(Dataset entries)
- - -

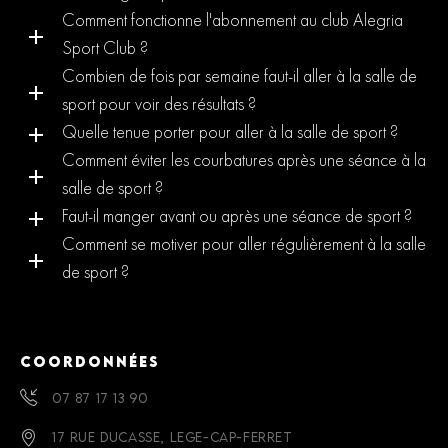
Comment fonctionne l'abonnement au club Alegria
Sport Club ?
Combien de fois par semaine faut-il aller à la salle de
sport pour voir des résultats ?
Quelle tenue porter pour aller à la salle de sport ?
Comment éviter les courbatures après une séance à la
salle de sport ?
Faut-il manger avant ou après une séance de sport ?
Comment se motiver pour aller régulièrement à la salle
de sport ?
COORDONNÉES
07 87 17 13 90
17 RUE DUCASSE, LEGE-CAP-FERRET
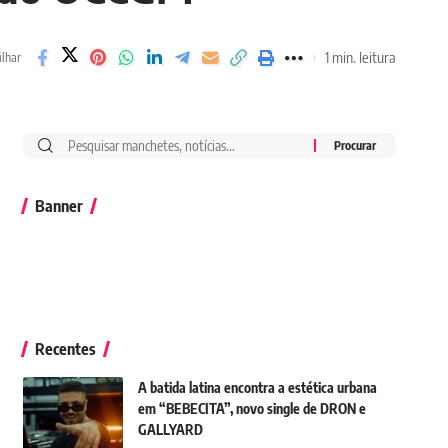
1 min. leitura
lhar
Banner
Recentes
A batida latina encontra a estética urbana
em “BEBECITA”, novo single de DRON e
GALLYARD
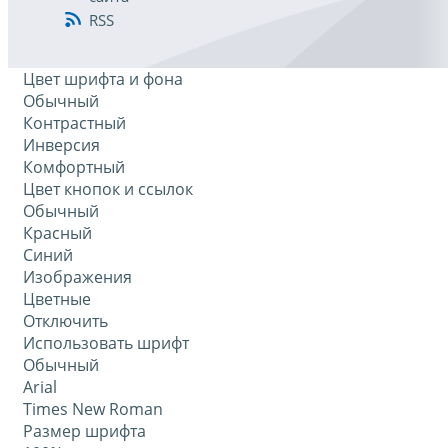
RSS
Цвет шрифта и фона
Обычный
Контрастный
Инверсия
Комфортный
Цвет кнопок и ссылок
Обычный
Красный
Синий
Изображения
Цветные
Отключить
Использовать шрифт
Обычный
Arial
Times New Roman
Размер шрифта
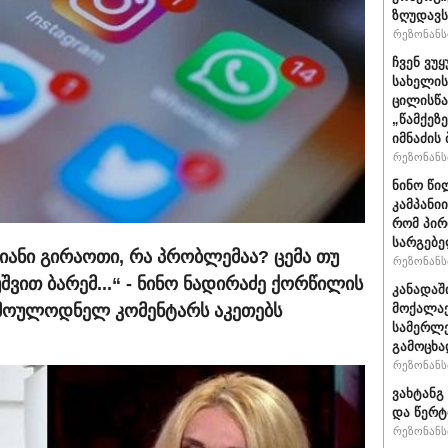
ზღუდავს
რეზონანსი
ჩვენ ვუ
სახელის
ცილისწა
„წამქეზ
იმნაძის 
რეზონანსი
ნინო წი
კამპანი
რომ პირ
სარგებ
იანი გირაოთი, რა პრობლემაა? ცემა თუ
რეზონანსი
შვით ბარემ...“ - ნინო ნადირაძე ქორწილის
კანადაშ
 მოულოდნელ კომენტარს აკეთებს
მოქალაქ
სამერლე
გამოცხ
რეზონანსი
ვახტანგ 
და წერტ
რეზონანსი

- - -

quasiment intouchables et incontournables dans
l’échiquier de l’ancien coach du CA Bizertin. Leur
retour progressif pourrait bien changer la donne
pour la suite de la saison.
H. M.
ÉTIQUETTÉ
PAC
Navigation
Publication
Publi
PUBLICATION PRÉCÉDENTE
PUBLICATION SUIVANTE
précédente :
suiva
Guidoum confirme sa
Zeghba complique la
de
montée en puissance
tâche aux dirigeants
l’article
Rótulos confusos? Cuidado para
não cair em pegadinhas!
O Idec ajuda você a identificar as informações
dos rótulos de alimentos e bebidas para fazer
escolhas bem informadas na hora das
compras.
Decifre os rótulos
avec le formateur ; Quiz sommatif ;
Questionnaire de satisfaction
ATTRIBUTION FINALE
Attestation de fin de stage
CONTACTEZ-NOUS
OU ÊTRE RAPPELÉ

- - -

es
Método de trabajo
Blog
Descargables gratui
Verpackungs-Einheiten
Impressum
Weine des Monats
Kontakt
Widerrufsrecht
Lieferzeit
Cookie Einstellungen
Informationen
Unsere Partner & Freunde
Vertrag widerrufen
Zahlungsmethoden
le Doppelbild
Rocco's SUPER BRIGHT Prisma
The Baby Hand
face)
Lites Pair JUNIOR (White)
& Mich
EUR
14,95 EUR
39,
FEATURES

- - -

Work instruction: Go through the records above and copy each line where "aller" is found.

Result of the task:
Combien de fois par semaine faut-il aller à la salle de
Quelle tenue porter pour aller à la salle de sport ?
Comment se motiver pour aller régulièrement à la salle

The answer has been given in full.